Yesterday, technology site Engadget showed what can only count as a massive coup: pictures of a Sony Ericsson developed Android 3.0 (Gingerbread) phone that is being dubbed the Playstation Phone. The phone would resemble a PSPgo, in that it has buttons for gameplay sliding out from the touchscreen, a long analogue pad where the start and select buttons on a PSPgo would be for analogue control, and support for microSD cards (though no support for the proprietary PSP Memory Stick, though that’s something Media Go can take care of for transferring to a microSD card). The device is currently running Android 2.X, but will likely ship with Gingerbread. Technically speaking, the device is reported as having a 1GHz Qualcomm MSM8655 CPU, 512MB of RAM, 1GB of ROM (for firmware and the OS), and around a 4″ multitouch screen. To compare, the PSP has a 333GHz MIPS R4000 CPU, and 32MB (PSP-1000) to 64MB (PSP-2000 + 3000) of RAM, so this phone is pretty beefy compared to the PSP. The model is reportedly in prototype still, and is buggy. Therefore, the images at Engadget aren’t final.
Sony’s response has been inconsistent. At first, a Sony Computer Entertainment Europe spokesman said that the images were “definitely fake”. Later, the company put out a definitive “no comment”, stating their policy of not commenting on rumours and speculation. In response, Engadget stood by its story.

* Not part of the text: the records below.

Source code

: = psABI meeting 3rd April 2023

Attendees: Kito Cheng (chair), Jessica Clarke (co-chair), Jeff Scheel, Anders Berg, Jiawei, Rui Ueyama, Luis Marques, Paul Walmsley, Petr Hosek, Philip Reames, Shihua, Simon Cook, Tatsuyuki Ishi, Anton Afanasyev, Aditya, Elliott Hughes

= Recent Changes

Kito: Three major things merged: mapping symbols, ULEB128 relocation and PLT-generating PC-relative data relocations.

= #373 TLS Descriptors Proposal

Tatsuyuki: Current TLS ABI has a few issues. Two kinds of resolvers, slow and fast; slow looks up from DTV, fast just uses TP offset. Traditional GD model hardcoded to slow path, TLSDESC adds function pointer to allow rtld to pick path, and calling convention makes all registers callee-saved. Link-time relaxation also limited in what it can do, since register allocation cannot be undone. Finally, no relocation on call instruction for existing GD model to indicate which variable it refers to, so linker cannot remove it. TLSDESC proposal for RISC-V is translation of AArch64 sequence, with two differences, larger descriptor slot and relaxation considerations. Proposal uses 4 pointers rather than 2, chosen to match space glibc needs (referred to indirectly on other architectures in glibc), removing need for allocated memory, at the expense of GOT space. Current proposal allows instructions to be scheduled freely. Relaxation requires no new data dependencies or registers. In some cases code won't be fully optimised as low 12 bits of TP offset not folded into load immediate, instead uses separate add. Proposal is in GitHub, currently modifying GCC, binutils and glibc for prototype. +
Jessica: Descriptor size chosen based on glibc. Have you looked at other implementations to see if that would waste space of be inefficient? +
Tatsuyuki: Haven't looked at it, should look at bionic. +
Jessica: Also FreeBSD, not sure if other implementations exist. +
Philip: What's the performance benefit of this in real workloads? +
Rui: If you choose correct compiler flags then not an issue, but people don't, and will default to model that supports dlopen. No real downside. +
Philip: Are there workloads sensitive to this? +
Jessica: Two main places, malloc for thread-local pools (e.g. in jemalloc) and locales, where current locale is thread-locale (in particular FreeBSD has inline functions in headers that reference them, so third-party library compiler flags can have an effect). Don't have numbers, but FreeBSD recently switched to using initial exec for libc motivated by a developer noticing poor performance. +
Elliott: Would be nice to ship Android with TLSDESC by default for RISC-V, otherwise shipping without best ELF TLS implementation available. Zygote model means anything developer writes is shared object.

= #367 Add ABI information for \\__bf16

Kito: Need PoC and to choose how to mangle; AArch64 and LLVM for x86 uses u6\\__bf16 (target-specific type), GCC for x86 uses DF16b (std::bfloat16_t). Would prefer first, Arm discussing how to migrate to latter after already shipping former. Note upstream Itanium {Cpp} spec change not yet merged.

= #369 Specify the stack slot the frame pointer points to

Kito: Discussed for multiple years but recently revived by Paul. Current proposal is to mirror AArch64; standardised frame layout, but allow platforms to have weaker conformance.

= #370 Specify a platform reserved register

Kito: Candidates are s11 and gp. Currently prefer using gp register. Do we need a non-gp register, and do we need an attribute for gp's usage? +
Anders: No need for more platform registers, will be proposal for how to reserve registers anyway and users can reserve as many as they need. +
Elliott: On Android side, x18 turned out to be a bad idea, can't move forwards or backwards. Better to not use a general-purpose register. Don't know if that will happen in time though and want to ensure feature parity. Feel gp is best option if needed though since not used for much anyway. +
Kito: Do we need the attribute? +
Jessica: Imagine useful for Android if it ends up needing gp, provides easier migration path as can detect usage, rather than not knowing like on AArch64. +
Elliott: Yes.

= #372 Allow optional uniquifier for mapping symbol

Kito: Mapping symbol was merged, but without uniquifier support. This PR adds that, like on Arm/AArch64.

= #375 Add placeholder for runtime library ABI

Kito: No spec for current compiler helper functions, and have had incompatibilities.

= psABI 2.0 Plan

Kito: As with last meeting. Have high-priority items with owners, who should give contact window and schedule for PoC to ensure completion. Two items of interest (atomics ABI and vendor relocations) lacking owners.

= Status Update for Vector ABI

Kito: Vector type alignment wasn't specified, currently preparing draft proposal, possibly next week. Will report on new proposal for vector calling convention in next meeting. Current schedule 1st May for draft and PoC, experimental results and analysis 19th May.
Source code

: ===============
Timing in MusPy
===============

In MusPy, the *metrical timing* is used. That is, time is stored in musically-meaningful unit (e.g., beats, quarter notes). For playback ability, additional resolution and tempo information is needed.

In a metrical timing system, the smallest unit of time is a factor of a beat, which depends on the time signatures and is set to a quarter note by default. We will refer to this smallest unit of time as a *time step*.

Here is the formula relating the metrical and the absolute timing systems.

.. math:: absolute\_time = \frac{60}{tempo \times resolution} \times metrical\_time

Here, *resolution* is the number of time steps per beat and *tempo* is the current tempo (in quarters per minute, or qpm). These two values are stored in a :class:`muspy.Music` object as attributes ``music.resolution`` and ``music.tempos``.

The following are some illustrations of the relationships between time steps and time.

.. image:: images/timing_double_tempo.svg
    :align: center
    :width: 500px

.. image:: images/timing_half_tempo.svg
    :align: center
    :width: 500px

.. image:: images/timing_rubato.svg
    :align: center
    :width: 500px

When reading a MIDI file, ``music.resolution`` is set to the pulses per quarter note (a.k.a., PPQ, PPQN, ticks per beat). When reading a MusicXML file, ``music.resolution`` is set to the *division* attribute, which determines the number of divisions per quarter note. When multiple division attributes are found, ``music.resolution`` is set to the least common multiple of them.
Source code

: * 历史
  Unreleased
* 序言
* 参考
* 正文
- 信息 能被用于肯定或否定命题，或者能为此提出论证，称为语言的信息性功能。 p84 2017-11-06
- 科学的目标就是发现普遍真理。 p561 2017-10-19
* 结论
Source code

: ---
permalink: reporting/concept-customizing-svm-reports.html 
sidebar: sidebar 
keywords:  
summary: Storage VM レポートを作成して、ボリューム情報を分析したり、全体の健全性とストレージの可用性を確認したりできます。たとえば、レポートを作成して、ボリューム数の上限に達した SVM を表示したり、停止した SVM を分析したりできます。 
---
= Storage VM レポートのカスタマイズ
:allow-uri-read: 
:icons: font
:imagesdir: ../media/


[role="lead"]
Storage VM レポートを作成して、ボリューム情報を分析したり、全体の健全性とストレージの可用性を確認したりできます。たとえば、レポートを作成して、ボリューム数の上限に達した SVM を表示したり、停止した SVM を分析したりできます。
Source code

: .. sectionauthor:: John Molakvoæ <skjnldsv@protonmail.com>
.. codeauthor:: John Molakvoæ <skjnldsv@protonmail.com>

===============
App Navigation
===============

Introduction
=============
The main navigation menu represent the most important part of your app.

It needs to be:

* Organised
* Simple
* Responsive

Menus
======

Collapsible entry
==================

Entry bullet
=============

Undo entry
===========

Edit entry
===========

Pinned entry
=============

We’re not saying that because we want to believe or because we’re gingerly trying to nab pageviews: we’re saying it because we know it to be true. This is a device which has been confirmed through multiple, trusted sources. And we’re not just talking good tipsters — some of our information comes from people much more closely connected to the project.
We have a stand-off. On one side, Sony backtracked on a “definitely fake” report to issue a corporate-mandated non-statement. On the other, we have a reputable technological blog standing by its story, and putting its reputation, and the reputation of its sources, on the line. I’m not someone that likes to say something is “definitely” coming until I’m either given a solid, playable model or at least a press release. However, if I were told to choose one or the other, I would trust Engadget with this until told otherwise. Engadget has a history of breaking big stories like this, and has a very good hit/miss ratio, and while it’s possible that Sony takes a page out of Apple’s playbook and intentionally changes design elements and/or begins to disseminate misinformation in order to discredit Engadget and their sources, I have to conclude that there’s fire to this smoke.